The most recent National Retail Security Survey found that 1.44 percent of retail sales were lost to shrinkage in 2009; for all retail businesses in the United States, this adds up to an astounding $33.49 billion. What’s even more amazing is that this figure may be significantly higher because the U.S. Department of Commerce has estimated that 75 percent of internal theft goes undetected.
These losses are preventable if businesses have proper controls, security systems and tools in place to track deposits and change orders. Unfortunately, many retail businesses still rely on spreadsheets and stand-alone systems to manage their cash and don’t have a closed-loop cash management system.
On the other hand, an integrated approach to managing cash would include automated tools to create, prepare and track deposits, process change orders and centralize information for reporting. This approach automates cash management and bank reconciliation while driving financial accountability down to the store, department and cashier levels.

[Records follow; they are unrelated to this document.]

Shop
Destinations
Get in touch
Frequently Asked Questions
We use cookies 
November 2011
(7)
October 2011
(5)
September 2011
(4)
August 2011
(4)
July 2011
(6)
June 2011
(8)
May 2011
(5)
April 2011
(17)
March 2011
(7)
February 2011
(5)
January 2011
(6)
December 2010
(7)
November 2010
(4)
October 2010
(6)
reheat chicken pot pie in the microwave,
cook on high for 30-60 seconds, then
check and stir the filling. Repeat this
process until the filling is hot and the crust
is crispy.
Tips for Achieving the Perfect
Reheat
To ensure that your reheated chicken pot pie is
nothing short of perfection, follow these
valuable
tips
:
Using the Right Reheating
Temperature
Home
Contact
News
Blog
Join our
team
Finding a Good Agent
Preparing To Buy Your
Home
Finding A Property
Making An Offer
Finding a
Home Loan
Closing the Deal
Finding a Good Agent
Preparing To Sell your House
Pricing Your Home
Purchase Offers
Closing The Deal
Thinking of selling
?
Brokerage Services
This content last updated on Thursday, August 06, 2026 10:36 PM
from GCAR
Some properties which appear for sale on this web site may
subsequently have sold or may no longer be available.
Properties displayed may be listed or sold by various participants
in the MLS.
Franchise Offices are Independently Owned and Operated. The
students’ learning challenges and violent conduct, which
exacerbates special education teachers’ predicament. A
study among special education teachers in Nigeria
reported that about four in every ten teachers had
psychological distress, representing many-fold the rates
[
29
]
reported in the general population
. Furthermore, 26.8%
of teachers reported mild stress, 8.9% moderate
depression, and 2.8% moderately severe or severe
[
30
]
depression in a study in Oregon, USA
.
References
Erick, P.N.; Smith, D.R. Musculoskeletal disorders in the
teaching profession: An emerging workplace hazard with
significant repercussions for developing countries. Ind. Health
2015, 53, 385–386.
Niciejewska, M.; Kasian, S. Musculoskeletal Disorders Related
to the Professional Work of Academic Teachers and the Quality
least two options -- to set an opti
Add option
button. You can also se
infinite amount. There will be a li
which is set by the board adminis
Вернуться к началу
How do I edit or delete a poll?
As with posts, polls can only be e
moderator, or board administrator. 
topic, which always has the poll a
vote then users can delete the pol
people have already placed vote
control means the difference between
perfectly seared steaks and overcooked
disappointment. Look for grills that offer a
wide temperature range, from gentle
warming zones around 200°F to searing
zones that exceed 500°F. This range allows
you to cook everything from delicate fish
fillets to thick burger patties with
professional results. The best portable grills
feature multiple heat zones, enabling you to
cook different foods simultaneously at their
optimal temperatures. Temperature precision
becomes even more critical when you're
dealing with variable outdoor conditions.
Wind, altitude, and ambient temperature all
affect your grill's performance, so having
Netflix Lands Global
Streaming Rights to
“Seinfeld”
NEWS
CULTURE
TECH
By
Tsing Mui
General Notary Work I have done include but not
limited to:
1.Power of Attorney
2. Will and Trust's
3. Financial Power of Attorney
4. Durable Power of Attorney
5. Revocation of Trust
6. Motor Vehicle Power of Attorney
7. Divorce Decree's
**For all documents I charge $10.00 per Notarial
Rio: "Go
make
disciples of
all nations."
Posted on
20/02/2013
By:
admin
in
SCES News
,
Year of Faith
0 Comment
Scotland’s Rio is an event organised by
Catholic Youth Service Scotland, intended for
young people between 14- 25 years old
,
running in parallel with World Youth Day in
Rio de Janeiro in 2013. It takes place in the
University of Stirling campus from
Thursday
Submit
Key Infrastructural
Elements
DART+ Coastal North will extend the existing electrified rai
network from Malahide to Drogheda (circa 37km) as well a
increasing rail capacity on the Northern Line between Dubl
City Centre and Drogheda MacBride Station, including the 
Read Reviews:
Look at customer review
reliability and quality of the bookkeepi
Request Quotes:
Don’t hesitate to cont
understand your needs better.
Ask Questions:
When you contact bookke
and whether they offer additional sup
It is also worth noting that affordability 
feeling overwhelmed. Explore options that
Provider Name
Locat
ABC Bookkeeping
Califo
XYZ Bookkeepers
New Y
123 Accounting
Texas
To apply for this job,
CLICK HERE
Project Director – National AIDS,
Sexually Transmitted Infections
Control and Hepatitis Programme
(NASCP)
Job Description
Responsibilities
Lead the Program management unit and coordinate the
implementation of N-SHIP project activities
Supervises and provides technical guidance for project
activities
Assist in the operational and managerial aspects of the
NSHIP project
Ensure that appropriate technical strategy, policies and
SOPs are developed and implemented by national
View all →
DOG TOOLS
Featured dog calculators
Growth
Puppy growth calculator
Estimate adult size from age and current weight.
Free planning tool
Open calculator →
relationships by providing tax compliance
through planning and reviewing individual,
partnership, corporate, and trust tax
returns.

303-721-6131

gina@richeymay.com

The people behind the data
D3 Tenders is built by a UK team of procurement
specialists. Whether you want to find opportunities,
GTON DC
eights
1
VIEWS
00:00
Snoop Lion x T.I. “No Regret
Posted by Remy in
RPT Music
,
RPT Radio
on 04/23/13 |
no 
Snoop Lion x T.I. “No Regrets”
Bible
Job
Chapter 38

In our work with leading retailers, Brink’s has found that businesses without automation often count cash three times or more before it’s deposited: In many cases, this amounts to two hours a day of your manager’s time. Not only is this time not being spent on areas crucial to store operations like interacting with customers and managing employees, it’s an expense you can reduce — if not completely eliminate.
Another area that is often overlooked is the information that can be gleaned from cash deposits that can help you better manage your business. Visibility into your cash can help with forecasting, liquidity and regulatory reporting requirements. For example, what if you could “pay” for change orders with your deposits without this transaction going to your bank? This would provide you faster access to your funds, reduce float or “activity in flight,” eliminate out-of-balance transactions and reduce banking fees.
In addition, detailed deposit reporting at the department and/or cashier levels can eliminate banking fees. Deposits can be reported by their origination point and then reconciled against a department, general ledger or other sub-accounting code to help you manage deposits more efficiently from point-of-sale to back-office accounting systems and on to your banking accounts. Tracking deposits back to each till can close the reconciliation loop.
While most retailers share some similar processes, every store has specific cash handling needs. In the last 20 years Brink’s has worked with leading retailers to develop best practices for automating the in-store cash-handling process, aggregating deposit information across organizations and consolidating reporting data.